Net inflows of foreign direct investments hit its highest level in two months in March, but remained smaller than those posted a year earlier on the back of the lingering effects of the coronavirus disease 2019 (Covid-19) pandemic on investment appetite, the Bangko Sentral ng Pilipinas (BSP) said on Friday.
Central bank data showed that March inflows declined by 18.5 percent to $507 million from $622 million in the same month last year, but improved on February’s $505 million and was the widest since January’s P657 million.
It dragged the first-quarter tally to $1.66 billion, 14.2 percent lower year-on-year.
“The progression of the Covid-19 crisis into a full-scale pandemic and its adverse impact on the global economy dampened investor sentiment and investment activity during the month,” the BSP explained.
It attributed the decline in inflows in March largely to the 33.5-percent decrease in net investments in debt instruments to $278 million from $419 million in the same month last year.
Also, reinvestment of earnings dropped by 37.9 percent to $57 million from $91 million.
Net equity capital placements expanded by 53.1 percent to $172 million in the third month from $112 million year-on-year, despite $196 million in equity capital placements more than offsetting withdrawals worth $24 million.
Infusions in March were traced largely from Japan and Taiwan.
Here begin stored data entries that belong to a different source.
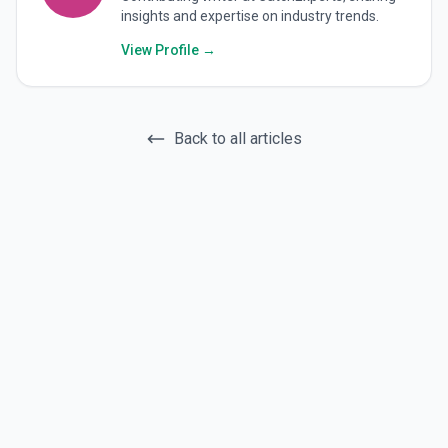
insights and expertise on industry trends.
View Profile →
Back to all articles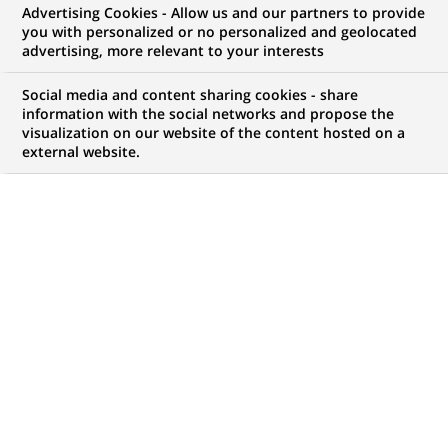
Advertising Cookies - Allow us and our partners to provide
NOUS RECHERCHONS UN
you with personalized or no personalized and geolocated
Фахівець з
advertising, more relevant to your interests
обслуговування
Social media and content sharing cookies - share
information with the social networks and propose the
visualization on our website of the content hosted on a
клієнтів
external website.
CONTRAT
MARQUE
CDI (
Permanent
)
HORAIRES
MÉTIER
Temps plein
Développement
commercial
LOCALISATION
RÉFÉRENCE
(Ce
Tcherkassy, Tcherkassy,
123456789010118584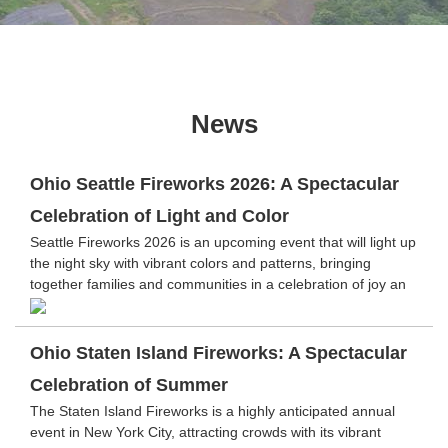
News
Ohio Seattle Fireworks 2026: A Spectacular
Celebration of Light and Color
Seattle Fireworks 2026 is an upcoming event that will light up
the night sky with vibrant colors and patterns, bringing
together families and communities in a celebration of joy an
Ohio Staten Island Fireworks: A Spectacular
Celebration of Summer
The Staten Island Fireworks is a highly anticipated annual
event in New York City, attracting crowds with its vibrant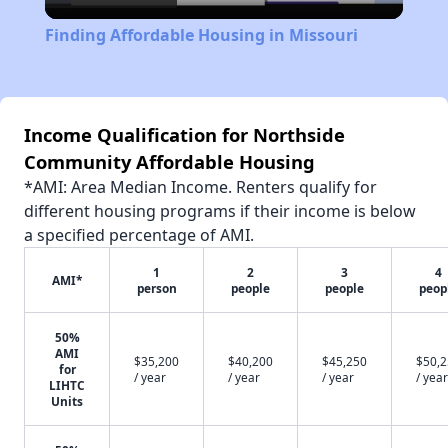
Video
Finding Affordable Housing in Missouri
Income Qualification for Northside
Community Affordable Housing
*AMI: Area Median Income. Renters qualify for
different housing programs if their income is below
a specified percentage of AMI.
1
2
3
4
AMI*
person
people
people
peop
50%
AMI
$35,200
$40,200
$45,250
$50,
for
/ year
/ year
/ year
/ year
LIHTC
Units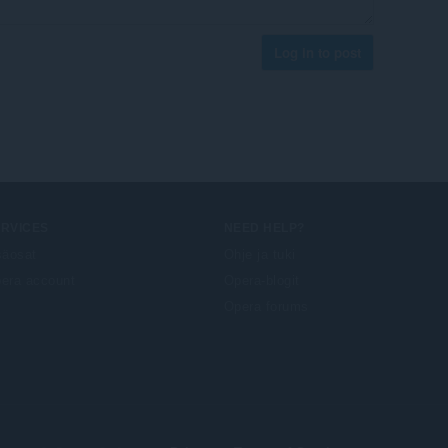
Log in to post
ERVICES
NEED HELP?
säosat
Ohje ja tuki
era account
Opera-blogit
Opera forums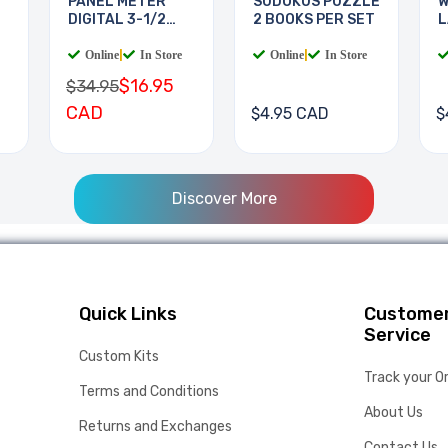
PANEL METER
SUDOKUS PUZZLE
W
DIGITAL 3-1/2
2 BOOKS PER SET
L
DIGIT
B
Online
|
In Store
Online
|
In Store
$16.95
$34.95
CAD
$4.95 CAD
$
Discover More
Quick Links
Custome
Service
Custom Kits
Track your O
Terms and Conditions
About Us
Returns and Exchanges
Contact Us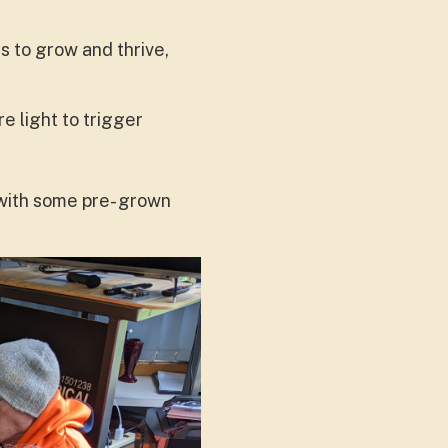
s to grow and thrive,
e light to trigger
 with some pre- grown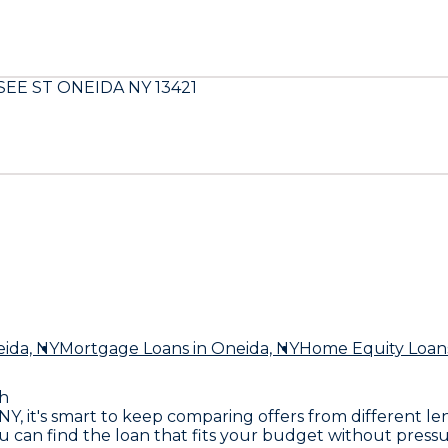
EE ST ONEIDA NY 13421
ida, NY
Mortgage Loans
in Oneida, NY
Home Equity Loan
h
, NY, it's smart to keep comparing offers from different
you can find the loan that fits your budget without pre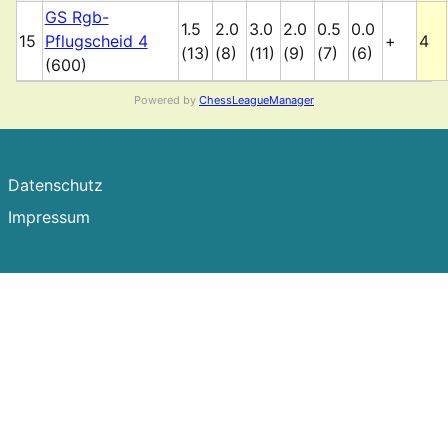
GS Rgb-
1.5
2.0
3.0
2.0
0.5
0.0
15
Pflugscheid 4
+
4
(13)
(8)
(11)
(9)
(7)
(6)
(600)
Powered by
ChessLeagueManager
Datenschutz
Impressum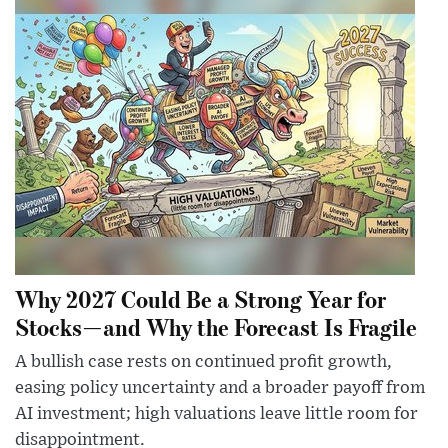
Why 2027 Could Be a Strong Year for
Stocks—and Why the Forecast Is Fragile
A bullish case rests on continued profit growth,
easing policy uncertainty and a broader payoff from
AI investment; high valuations leave little room for
disappointment.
These were channeled mainly to the administrative and support service, manufacturing, and financial and insurance industries.
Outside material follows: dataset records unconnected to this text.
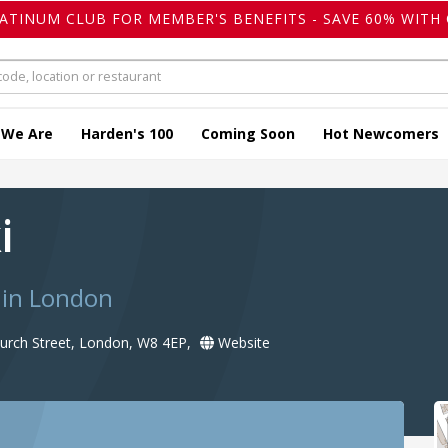
LATINUM CLUB FOR MEMBER'S BENEFITS - SAVE 60% WITH 
 We Are
Harden's 100
Coming Soon
Hot Newcomers
ki
 in London
urch Street, London, W8 4EP,
Website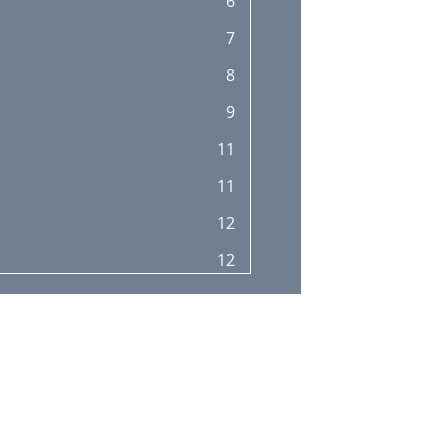
6
7
8
9
11
11
12
12
13
13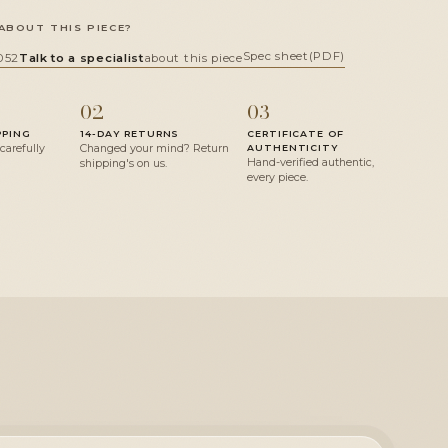
ABOUT THIS PIECE?
Spec sheet
(PDF)
052
Talk to a specialist
about this piece
02
03
PPING
14-DAY RETURNS
CERTIFICATE OF
 carefully
Changed your mind? Return
AUTHENTICITY
Hand-verified authentic,
shipping's on us.
every piece.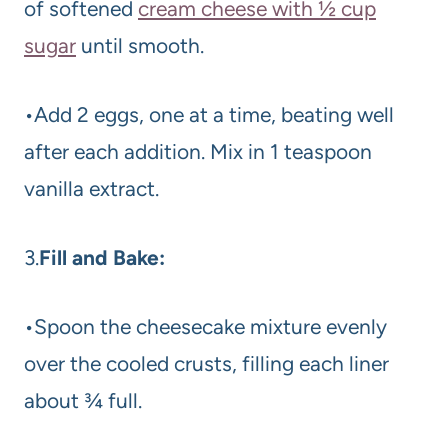
of softened
cream cheese with ½ cup
sugar
until smooth.
•Add 2 eggs, one at a time, beating well
after each addition. Mix in 1 teaspoon
vanilla extract.
3.
Fill and Bake:
•Spoon the cheesecake mixture evenly
over the cooled crusts, filling each liner
about ¾ full.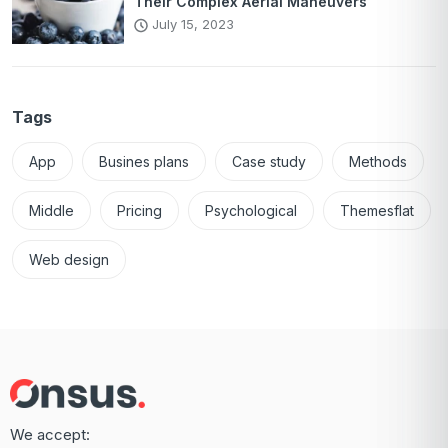
Their Complex Aerial Maneuvers
July 15, 2023
Tags
App
Busines plans
Case study
Methods
Middle
Pricing
Psychological
Themesflat
Web design
We accept: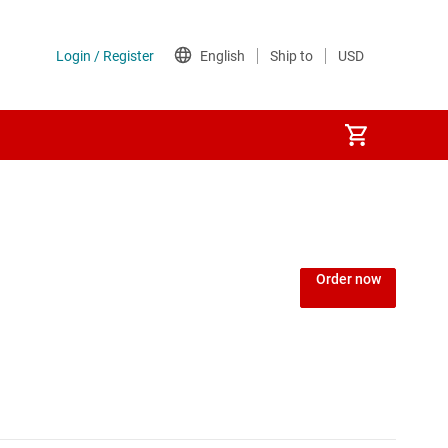
Power over Ethernet (PoE) ICs
) regulators
Power protection switches & controllers
Order now
Power stages
Sequencers
Solid-state relays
The Bangko Sentral attributed the dip in net FDI inflows in the first three months to the 41-percent dive in intercompany borrowing to $828 million from $1.4 billion a year earlier.
Similarly, reinvested earnings fell by 24.1 percent to $187 million from $247 million year on-year.
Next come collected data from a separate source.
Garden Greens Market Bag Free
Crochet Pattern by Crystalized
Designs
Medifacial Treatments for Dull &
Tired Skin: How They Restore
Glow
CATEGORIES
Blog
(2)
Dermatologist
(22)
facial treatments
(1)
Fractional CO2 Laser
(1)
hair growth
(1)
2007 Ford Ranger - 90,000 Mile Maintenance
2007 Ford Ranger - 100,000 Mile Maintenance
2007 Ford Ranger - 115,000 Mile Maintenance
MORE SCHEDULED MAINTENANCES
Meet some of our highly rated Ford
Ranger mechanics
But the BSP said the year-to-date downturn was mitigated partly by the 120.7-percent increase in net equity capital placements to $653 million from $296 million.
In particular, gross placements surged by 22.8 percent to $714 million from $582 million, while withdrawals plunged by 78.6 percent to $61 million from $286 million.
Equity capital infusions in the three months ending March came mainly from The Netherlands, Japan and Singapore. These were invested manufacturing, administrative and support service, and real estate industries.
The central bank expects these jobs-generating investments to hit $4.1 billion this year, smaller than its previous estimate of $8.2 billion.
Last year, net FDI inflows sank to a four-year low of $7.64 billion on the back of dampened investor sentiment because of global uncertainties.